Alberto most heavily impacted metro Atlanta’s southside, with Clayton, Henry, Rockdale and Spalding counties seeing the most flood damage.

“Tuesday, July 5, 2:30 a.m. -- Teresa Beyah probably never knew the floods had even begun when her car became airborne, hydroplaning on a flooded intersection in Spalding County. She was killed in the crash and was the flood’s first known victim,” Bronstein wrote.

Clayton County, which lost its drinking-water supply during the first week of the flood, also lost two bridges and part of a roadway. One person drowned in Fayette County; county officials estimate repairs to roads, bridges and public buildings at $650,000. Nine bridges and six county roads in Fayette were closed.

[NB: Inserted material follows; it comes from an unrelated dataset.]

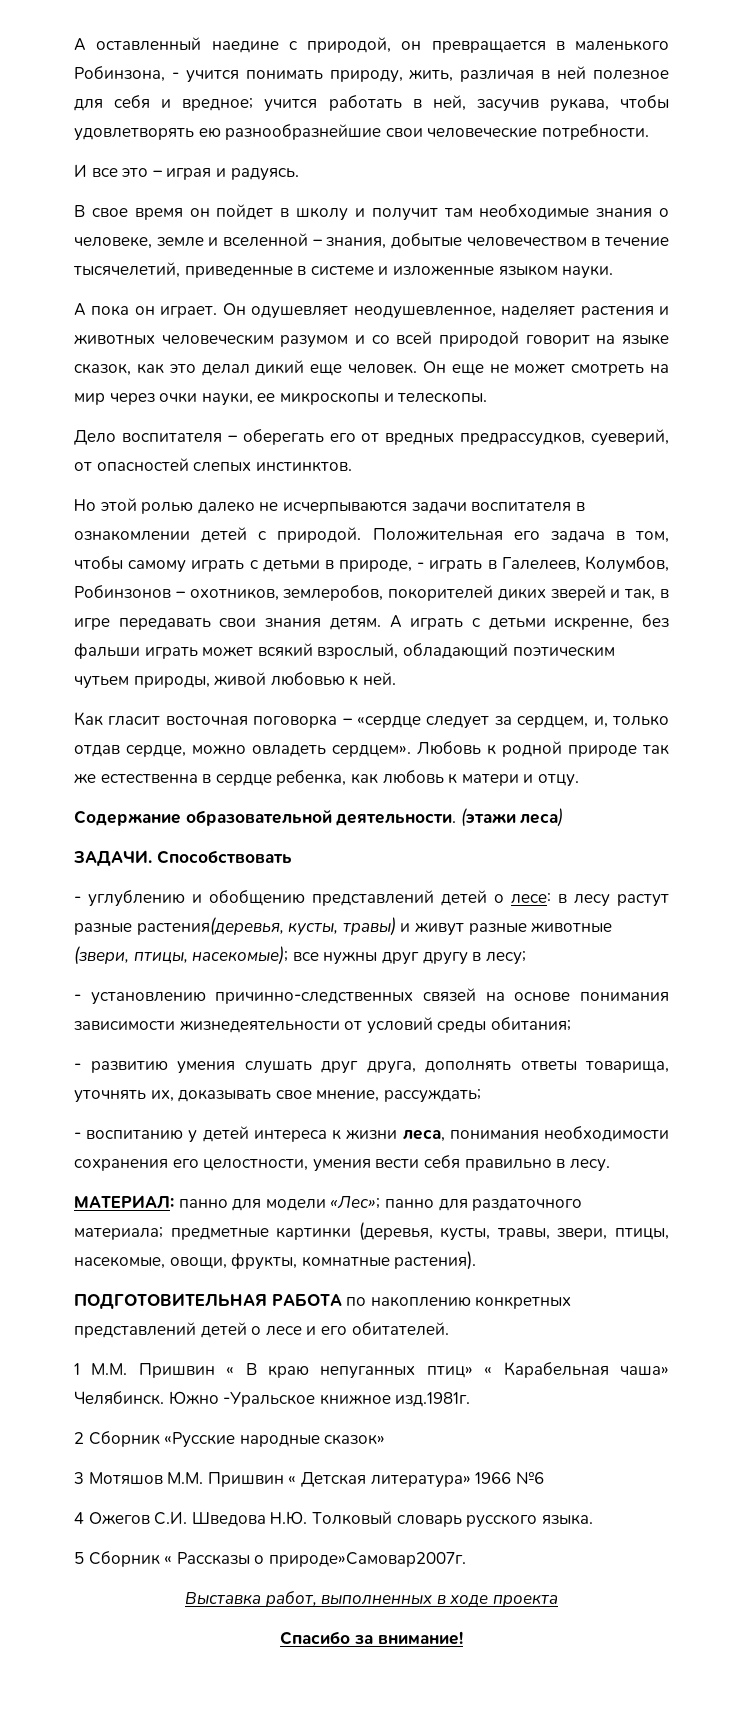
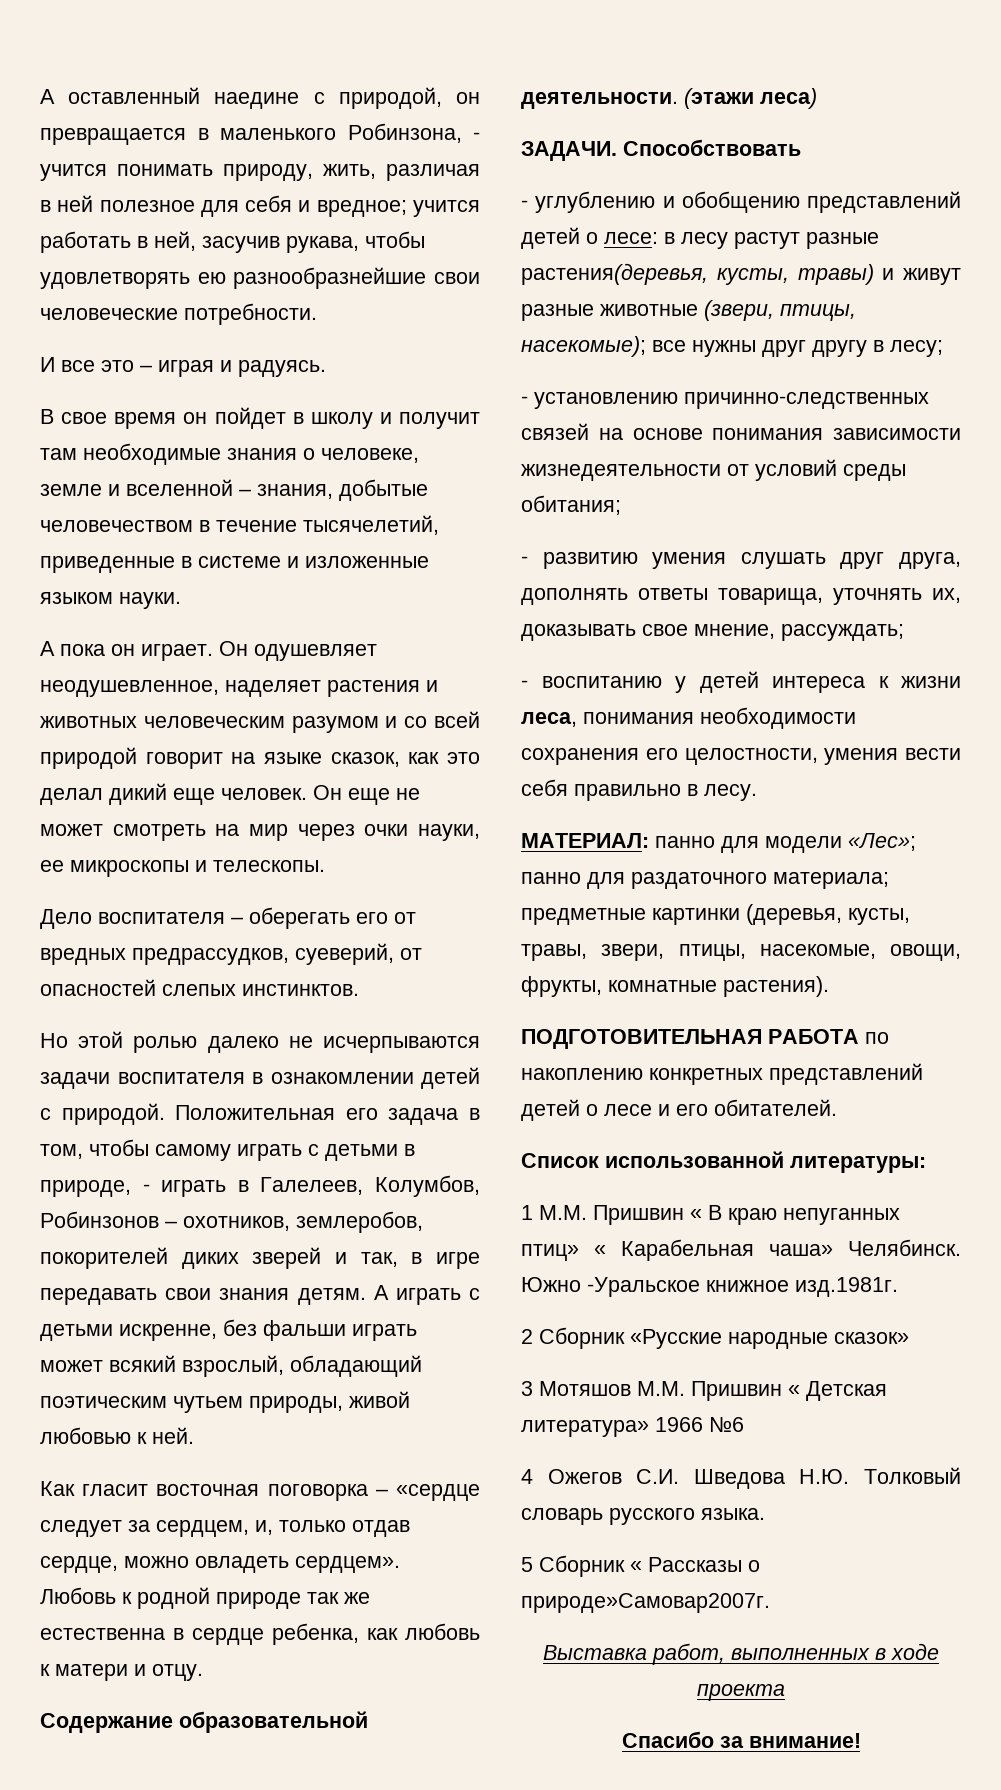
(449, 1329) none -> [521,1151,926,1173] // Список использованной литературы:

For a state concerned annually with drought, the visage of the havoc created by torrential rains was sobering.

“In the Deer Run subdivision of Rockdale County, Gloria Dixon, 16, dove into a ditch, swollen with rainwater, to save a neighbor’s dog. Her rescue was successful — and the last act of her life, as waters sucked her down a culvert.

“Only a week earlier, Conyers city officials were deliberating outdoor watering restrictions because of a projected drought.”